_What the exercise asks_
Copy out every line of the following material word for word, with nothing changed.

Dataset entries
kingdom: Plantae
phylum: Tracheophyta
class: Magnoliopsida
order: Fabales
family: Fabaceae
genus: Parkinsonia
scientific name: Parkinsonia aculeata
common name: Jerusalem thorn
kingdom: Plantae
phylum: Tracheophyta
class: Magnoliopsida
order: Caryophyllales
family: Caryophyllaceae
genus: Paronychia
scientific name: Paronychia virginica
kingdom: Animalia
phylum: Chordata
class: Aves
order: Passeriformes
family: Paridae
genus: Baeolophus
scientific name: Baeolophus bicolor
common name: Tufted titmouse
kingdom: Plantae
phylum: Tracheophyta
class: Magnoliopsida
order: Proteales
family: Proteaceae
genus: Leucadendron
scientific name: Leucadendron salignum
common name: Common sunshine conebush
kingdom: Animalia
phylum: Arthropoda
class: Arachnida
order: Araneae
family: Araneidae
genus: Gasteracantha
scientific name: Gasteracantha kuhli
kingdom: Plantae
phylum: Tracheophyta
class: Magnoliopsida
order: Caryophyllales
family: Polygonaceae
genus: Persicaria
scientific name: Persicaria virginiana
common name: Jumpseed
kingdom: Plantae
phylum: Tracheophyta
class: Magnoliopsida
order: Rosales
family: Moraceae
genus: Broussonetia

_Task result_
kingdom: Plantae
phylum: Tracheophyta
class: Magnoliopsida
order: Fabales
family: Fabaceae
genus: Parkinsonia
scientific name: Parkinsonia aculeata
common name: Jerusalem thorn
kingdom: Plantae
phylum: Tracheophyta
class: Magnoliopsida
order: Caryophyllales
family: Caryophyllaceae
genus: Paronychia
scientific name: Paronychia virginica
kingdom: Animalia
phylum: Chordata
class: Aves
order: Passeriformes
family: Paridae
genus: Baeolophus
scientific name: Baeolophus bicolor
common name: Tufted titmouse
kingdom: Plantae
phylum: Tracheophyta
class: Magnoliopsida
order: Proteales
family: Proteaceae
genus: Leucadendron
scientific name: Leucadendron salignum
common name: Common sunshine conebush
kingdom: Animalia
phylum: Arthropoda
class: Arachnida
order: Araneae
family: Araneidae
genus: Gasteracantha
scientific name: Gasteracantha kuhli
kingdom: Plantae
phylum: Tracheophyta
class: Magnoliopsida
order: Caryophyllales
family: Polygonaceae
genus: Persicaria
scientific name: Persicaria virginiana
common name: Jumpseed
kingdom: Plantae
phylum: Tracheophyta
class: Magnoliopsida
order: Rosales
family: Moraceae
genus: Broussonetia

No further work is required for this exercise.